Durante a audiência, o vereador também destacou que Campo Grande sofre forte pressão financeira por concentrar o atendimento de saúde de praticamente todo Mato Grosso do Sul.

“Os prefeitos pegam os pacientes, colocam numa van, alugam uma casa aqui e transferem o problema para Campo Grande. Nós somos a Capital e precisamos recepcionar todos, mas o Governo do Estado está olhando Campo Grande com um olhar diferente?”, questionou.

Segundo o parlamentar, a situação impacta diretamente hospitais, leitos, unidades de saúde e o financiamento do SUS na Capital.

“Hoje temos hospitais lotados, UPAs cheias, leitos ocupados e uma pressão enorme sobre a saúde pública. Por isso precisamos discutir o financiamento de Campo Grande de forma séria”, declarou.

O secretário Isaac José de Araújo reconheceu dificuldades relacionadas aos repasses estaduais e confirmou que a prefeitura busca rever os índices atuais.

“O governo do Estado modificou a fórmula de cálculo e nós temos sido achatados na nossa cota do ICMS. Temos buscado assessorias para rever esses índices”, afirmou o secretário.

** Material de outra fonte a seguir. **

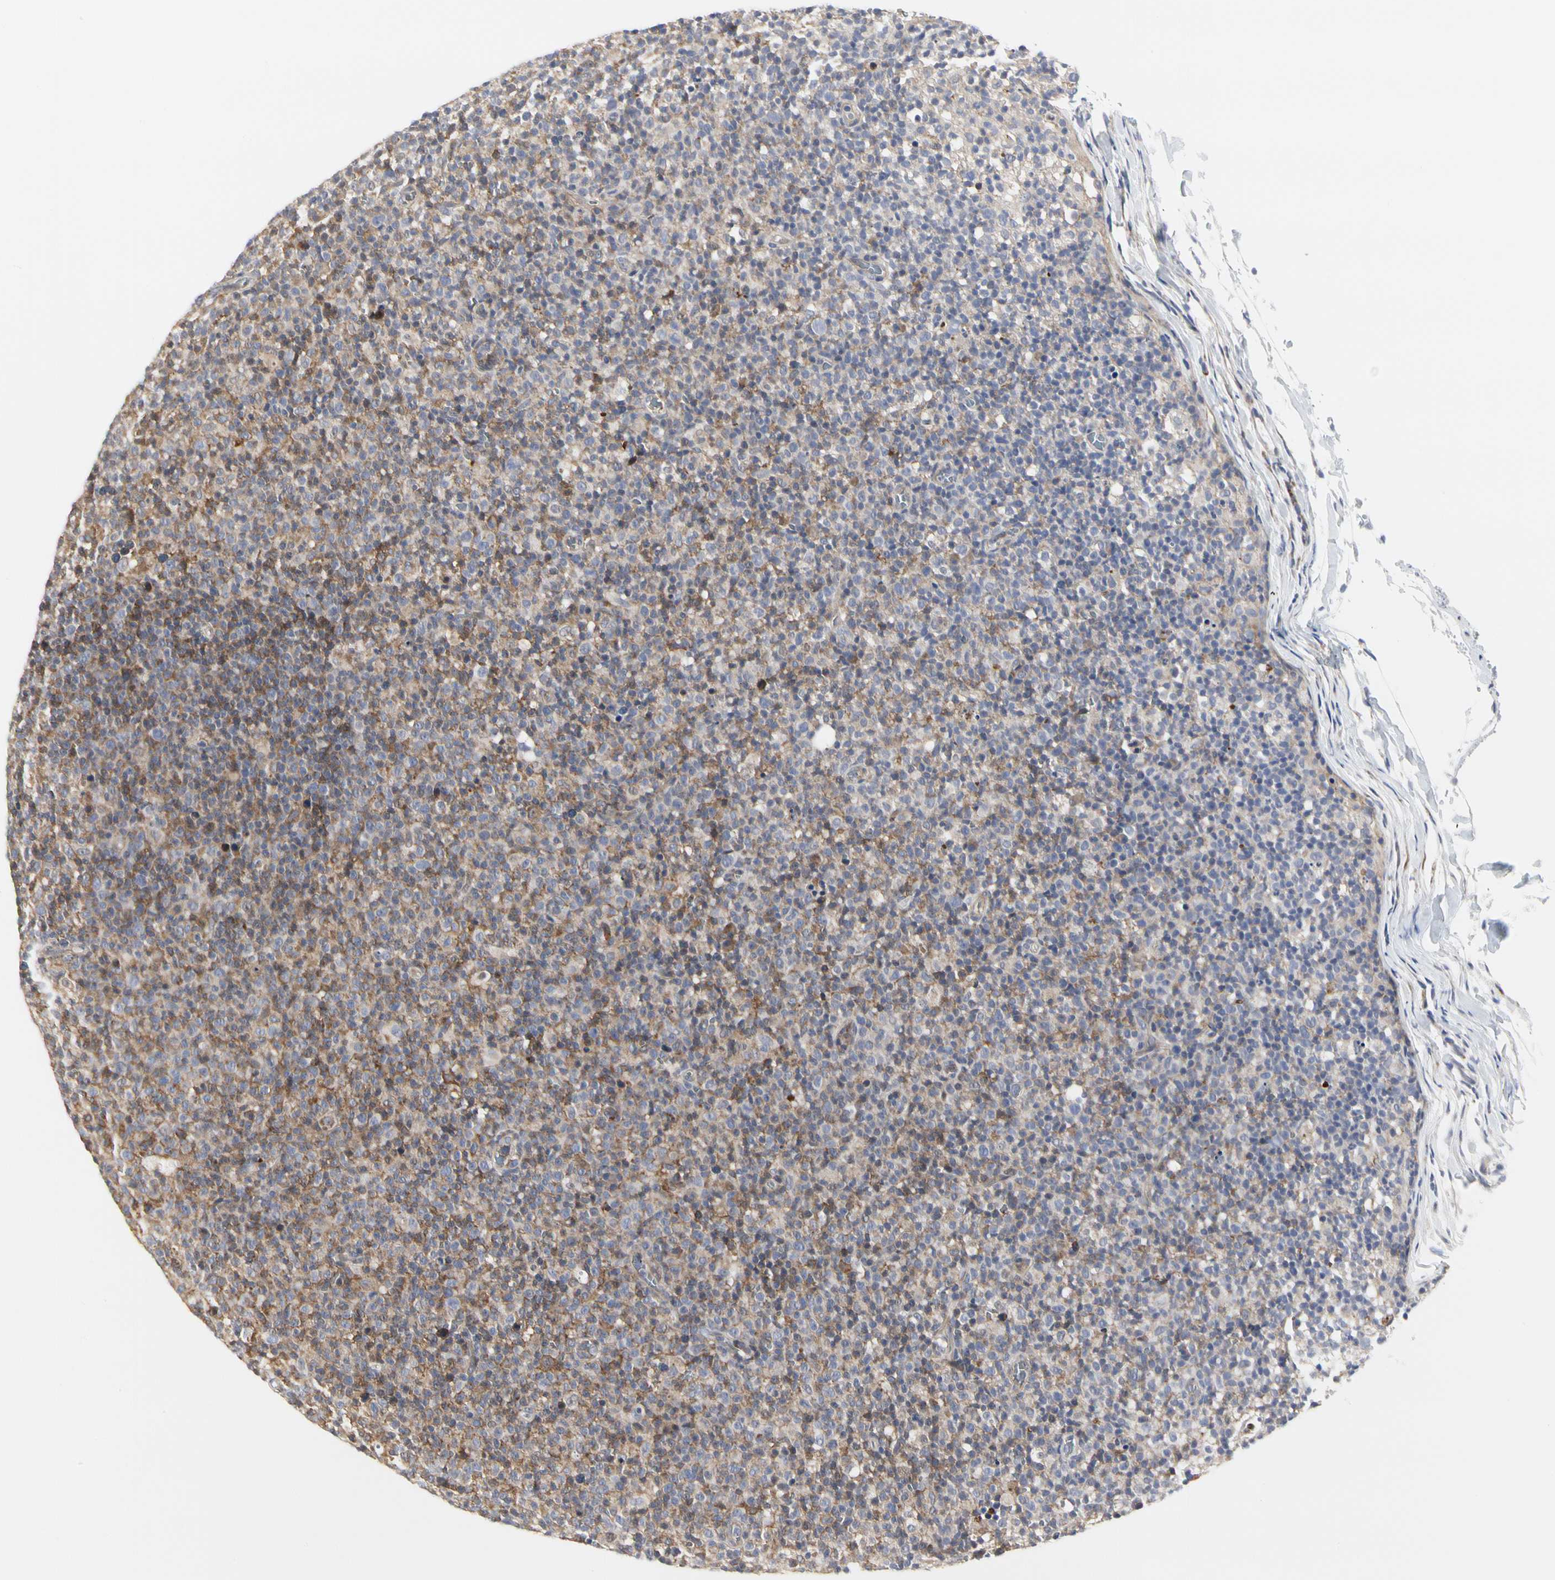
{"staining": {"intensity": "weak", "quantity": ">75%", "location": "cytoplasmic/membranous"}, "tissue": "lymph node", "cell_type": "Germinal center cells", "image_type": "normal", "snomed": [{"axis": "morphology", "description": "Normal tissue, NOS"}, {"axis": "morphology", "description": "Inflammation, NOS"}, {"axis": "topography", "description": "Lymph node"}], "caption": "Protein expression analysis of benign lymph node reveals weak cytoplasmic/membranous positivity in approximately >75% of germinal center cells.", "gene": "SHANK2", "patient": {"sex": "male", "age": 55}}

Isaac também admitiu que o valor do repasse do ICMS praticamente permaneceu estagnado em comparação ao ano passado.

“Quando eu vi o valor idêntico ao do ano passado, também estranhei. Isso só se justifica por uma redução de arrecadação do Estado”, disse.

Durante a audiência, Landmark também relembrou agenda articulada pelo mandato junto ao deputado federal Vander Loubet (PT), que garantiu reunião técnica entre o secretário municipal de Saúde, Marcelo Vilela, e o ministro da Saúde, Alexandre Padilha, em Brasília.

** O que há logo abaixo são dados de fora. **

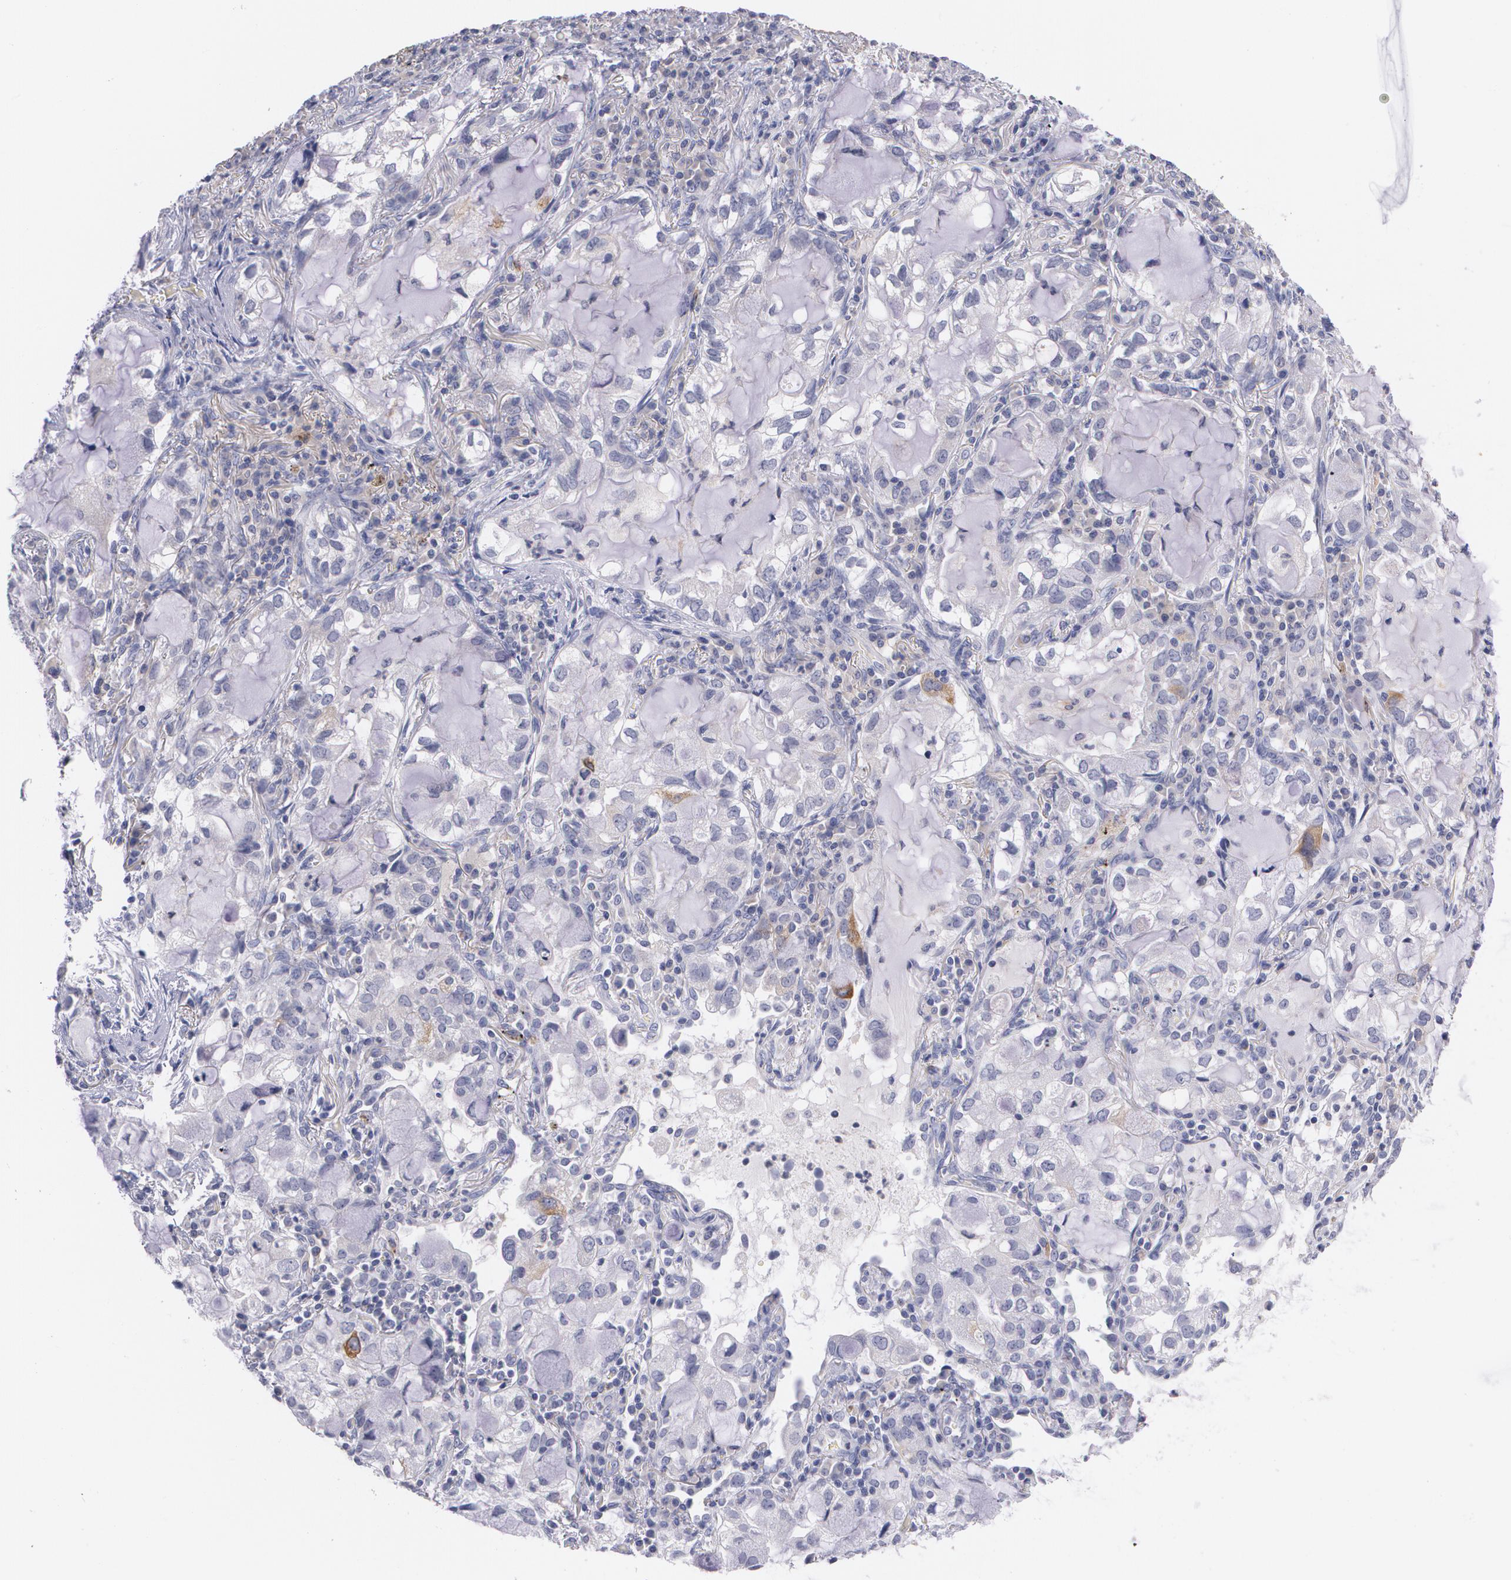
{"staining": {"intensity": "moderate", "quantity": "<25%", "location": "cytoplasmic/membranous"}, "tissue": "lung cancer", "cell_type": "Tumor cells", "image_type": "cancer", "snomed": [{"axis": "morphology", "description": "Adenocarcinoma, NOS"}, {"axis": "topography", "description": "Lung"}], "caption": "Immunohistochemical staining of adenocarcinoma (lung) shows moderate cytoplasmic/membranous protein positivity in about <25% of tumor cells.", "gene": "HMMR", "patient": {"sex": "female", "age": 50}}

“Foi uma provocação que fiz ao mandato do deputado Vander. O Marcelo levou toda a demanda da saúde de Campo Grande para melhorar o MAC e ampliar o financiamento da saúde pública da Capital”, destacou.

O parlamentar afirmou que seguirá cobrando investimentos do Governo Federal e do Governo do Estado para atender a realidade da Capital.

“Campo Grande não pode pagar sozinha essa conta. Todo mundo vem buscar voto aqui, mas na hora de discutir financiamento, a Capital acaba ficando sobrecarregada”, afirmou.

A audiência pública apresentou dados do primeiro quadrimestre de 2026. Segundo a Secretaria Municipal de Fazenda, a receita do município cresceu 4,32%, alcançando R$ 1,28 bilhão no período.

Também participaram da audiência os vereadores Otávio Trad, Luiza Ribeiro, Ronilço Guerreiro, Maicon Nogueira e demais parlamentares da Câmara Municipal.